╭──
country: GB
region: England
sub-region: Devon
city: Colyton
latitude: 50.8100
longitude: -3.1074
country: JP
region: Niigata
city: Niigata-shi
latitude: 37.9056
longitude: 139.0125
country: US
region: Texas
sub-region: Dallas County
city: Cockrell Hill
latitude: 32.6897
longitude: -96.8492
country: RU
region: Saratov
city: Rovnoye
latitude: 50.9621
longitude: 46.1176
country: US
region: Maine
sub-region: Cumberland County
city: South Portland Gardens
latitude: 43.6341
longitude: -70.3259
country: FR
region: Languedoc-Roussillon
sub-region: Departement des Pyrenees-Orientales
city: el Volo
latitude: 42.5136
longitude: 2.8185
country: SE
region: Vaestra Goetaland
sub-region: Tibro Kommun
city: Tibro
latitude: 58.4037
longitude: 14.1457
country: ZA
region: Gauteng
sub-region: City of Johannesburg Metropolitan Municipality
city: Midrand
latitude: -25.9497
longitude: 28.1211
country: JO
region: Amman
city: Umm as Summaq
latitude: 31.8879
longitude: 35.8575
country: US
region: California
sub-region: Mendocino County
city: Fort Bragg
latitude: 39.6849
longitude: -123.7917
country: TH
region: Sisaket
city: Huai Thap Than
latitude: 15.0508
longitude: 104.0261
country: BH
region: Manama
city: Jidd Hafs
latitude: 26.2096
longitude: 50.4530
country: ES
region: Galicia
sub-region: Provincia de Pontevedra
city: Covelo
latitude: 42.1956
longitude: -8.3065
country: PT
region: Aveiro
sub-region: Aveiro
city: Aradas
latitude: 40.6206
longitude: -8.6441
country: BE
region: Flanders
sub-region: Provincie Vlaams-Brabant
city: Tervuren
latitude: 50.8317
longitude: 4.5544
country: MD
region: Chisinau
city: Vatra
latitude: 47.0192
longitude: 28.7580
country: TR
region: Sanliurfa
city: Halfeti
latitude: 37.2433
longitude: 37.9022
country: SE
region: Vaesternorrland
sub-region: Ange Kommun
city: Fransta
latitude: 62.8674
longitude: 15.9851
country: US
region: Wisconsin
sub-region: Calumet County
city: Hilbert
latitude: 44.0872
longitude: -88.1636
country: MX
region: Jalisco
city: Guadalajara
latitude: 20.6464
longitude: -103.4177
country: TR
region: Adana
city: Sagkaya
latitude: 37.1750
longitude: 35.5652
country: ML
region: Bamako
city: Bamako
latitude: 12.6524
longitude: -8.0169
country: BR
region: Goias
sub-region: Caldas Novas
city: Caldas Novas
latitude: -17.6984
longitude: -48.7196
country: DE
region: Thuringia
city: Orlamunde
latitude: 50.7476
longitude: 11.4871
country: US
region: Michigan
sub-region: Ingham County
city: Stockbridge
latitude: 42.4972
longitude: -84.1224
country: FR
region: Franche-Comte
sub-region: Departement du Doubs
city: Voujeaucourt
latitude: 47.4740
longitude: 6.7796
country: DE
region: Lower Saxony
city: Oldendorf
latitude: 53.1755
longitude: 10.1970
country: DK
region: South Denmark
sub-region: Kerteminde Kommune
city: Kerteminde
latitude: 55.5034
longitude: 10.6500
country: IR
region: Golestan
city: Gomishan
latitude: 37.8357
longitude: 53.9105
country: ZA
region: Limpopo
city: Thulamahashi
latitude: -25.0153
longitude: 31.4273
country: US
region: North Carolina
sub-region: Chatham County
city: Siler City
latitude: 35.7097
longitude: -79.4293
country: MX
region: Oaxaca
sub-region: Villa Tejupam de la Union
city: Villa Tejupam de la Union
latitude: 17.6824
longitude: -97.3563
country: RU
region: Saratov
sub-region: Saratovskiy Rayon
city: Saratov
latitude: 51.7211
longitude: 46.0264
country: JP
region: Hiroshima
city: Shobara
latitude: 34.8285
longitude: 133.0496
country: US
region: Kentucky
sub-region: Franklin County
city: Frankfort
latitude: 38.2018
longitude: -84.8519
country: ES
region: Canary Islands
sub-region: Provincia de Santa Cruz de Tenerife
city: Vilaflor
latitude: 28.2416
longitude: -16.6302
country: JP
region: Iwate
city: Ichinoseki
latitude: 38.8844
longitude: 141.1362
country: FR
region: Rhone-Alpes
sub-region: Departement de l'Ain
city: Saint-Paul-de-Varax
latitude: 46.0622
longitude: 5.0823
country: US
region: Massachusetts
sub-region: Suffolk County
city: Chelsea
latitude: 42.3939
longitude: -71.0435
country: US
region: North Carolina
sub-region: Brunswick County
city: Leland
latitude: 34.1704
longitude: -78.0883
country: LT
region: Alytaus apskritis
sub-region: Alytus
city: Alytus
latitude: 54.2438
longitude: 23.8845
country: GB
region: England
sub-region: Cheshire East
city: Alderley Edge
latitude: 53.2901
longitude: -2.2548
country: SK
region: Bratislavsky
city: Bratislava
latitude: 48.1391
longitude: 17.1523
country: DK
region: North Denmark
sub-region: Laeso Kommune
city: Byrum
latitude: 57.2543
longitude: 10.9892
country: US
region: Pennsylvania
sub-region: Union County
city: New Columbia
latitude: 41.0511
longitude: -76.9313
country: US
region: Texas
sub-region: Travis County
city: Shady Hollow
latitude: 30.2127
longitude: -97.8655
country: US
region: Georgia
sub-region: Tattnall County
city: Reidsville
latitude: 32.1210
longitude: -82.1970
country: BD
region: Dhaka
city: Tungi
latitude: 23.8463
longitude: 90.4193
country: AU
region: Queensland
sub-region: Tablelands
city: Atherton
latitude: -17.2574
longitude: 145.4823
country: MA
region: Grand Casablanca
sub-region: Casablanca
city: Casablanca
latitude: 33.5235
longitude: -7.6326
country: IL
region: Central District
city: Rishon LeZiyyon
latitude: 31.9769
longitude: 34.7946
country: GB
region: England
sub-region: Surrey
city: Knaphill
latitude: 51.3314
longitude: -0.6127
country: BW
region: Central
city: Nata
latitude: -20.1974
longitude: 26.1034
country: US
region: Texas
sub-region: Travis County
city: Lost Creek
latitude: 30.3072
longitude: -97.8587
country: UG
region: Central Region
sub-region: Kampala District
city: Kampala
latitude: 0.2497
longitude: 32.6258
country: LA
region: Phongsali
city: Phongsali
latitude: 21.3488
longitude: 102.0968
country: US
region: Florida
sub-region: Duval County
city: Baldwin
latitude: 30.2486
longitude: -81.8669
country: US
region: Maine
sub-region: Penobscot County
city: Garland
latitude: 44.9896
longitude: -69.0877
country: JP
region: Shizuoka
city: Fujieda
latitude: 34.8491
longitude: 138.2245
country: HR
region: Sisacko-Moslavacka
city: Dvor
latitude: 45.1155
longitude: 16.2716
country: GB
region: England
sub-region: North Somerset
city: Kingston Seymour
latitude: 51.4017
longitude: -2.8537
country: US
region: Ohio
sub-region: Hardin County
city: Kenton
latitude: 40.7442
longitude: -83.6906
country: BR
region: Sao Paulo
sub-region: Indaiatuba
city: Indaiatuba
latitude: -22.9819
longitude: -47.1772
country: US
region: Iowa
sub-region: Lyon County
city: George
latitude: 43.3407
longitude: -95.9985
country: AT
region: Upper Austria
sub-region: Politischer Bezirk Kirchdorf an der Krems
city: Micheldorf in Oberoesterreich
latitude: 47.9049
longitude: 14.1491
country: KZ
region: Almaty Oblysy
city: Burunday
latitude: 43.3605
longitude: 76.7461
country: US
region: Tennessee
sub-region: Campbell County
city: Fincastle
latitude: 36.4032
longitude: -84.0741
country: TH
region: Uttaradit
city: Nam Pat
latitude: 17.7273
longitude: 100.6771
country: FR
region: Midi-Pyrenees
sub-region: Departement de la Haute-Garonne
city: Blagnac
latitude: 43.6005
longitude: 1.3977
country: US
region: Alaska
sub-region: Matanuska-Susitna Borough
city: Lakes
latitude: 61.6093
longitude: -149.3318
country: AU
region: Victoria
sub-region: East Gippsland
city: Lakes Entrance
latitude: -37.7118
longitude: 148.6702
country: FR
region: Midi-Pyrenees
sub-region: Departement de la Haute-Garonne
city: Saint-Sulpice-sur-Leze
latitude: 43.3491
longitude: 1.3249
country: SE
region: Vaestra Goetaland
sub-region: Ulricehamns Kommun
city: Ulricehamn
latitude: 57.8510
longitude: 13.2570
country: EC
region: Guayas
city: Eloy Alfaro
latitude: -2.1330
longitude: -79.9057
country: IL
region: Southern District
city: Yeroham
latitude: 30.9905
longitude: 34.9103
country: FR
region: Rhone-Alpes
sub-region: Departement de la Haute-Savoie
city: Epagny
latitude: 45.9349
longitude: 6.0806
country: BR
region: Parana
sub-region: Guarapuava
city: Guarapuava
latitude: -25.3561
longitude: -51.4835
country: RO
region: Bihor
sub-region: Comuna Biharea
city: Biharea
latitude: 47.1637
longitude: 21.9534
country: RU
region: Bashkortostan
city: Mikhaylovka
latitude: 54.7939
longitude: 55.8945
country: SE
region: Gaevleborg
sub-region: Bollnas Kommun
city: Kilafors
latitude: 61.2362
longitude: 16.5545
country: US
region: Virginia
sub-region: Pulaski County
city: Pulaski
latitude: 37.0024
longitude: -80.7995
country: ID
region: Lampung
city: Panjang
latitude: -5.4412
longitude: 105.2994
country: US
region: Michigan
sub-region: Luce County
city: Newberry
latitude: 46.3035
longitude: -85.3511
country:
╰──
# Problem description
Please output the records unchanged, everything from the line containing "longitude: 16.5545" down through the end of the records, with both of those lines included.

# Written solution
longitude: 16.5545
country: US
region: Virginia
sub-region: Pulaski County
city: Pulaski
latitude: 37.0024
longitude: -80.7995
country: ID
region: Lampung
city: Panjang
latitude: -5.4412
longitude: 105.2994
country: US
region: Michigan
sub-region: Luce County
city: Newberry
latitude: 46.3035
longitude: -85.3511
country:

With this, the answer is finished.